Mandarin emerges as the most popular language to learn in Victorian schools



“Enrollment of students in language programs has increased dramatically at the primary level over the past six years, indicating that many schools are expanding their existing programs,” the Ministry of Education report says.


“High school enrollment has remained relatively stable over the same period, with enrollment trending upwards in 2020.”

The report only covers public schools, which educate about two-thirds of Victorian students, but it shows strong adoption of the language across all school districts.

Just over 18% of students graduating from a public high school completed a VCE language in 2020. The figure rises to 21.8% of graduates from public, Catholic and independent schools.

When it comes to retention, the report shows that high school students are the most likely to continue Chinese, French, German, Greek and Japanese until grade 12.

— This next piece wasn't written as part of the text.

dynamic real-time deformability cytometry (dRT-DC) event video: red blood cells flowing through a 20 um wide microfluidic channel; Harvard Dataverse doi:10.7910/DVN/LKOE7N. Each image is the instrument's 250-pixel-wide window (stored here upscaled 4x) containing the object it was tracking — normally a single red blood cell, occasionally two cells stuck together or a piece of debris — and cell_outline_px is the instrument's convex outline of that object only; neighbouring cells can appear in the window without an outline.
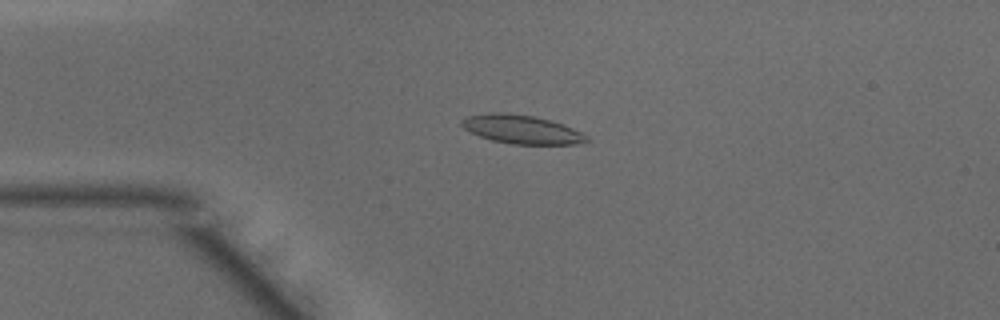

“By grade 7, Indonesian, French, Italian and Japanese were the most studied languages, but by grade 12 the proportional enrollments in Indonesian and Italian had declined dramatically,” he said. declared. “This trend has been countered by a significant increase in proportional enrollment in Chinese, which is largely due to an increase in the number of students in Chinese first language programs at upper secondary level.”

Michiko Weinmann of Deakin University pointed out the large differences in language contact times in primary schools, ranging from less than 30 minutes per week to full bilingual programs.

“This could raise questions about the coherence of the language teaching offer,” she said.

Dr Slaughter said the lack of time was likely due to a lack of qualified teachers and some schools pretending to speak languages.


“Thirty minutes a week is not enough; the ministry recommends 150, ”she said. “The average is 60, so you have a lot of disgruntled people going to elementary school and saying, ‘I [only] know my numbers. ”

Richmond West Elementary School is one of Victoria’s bilingual public schools and operates a bilingual Chinese and a smaller Vietnamese program.

Principal Tip Kennedy said that the students in the Chinese program are “largely not steeped in history and speak their first word of Chinese when they arrive in preparation.” The students in the Vietnamese program all have a Vietnamese cultural heritage.

In the Chinese program, the program is taught in the language half the week and in English the other half.

“Students easily transition between the two languages ​​in the classroom and in the yard,” she said.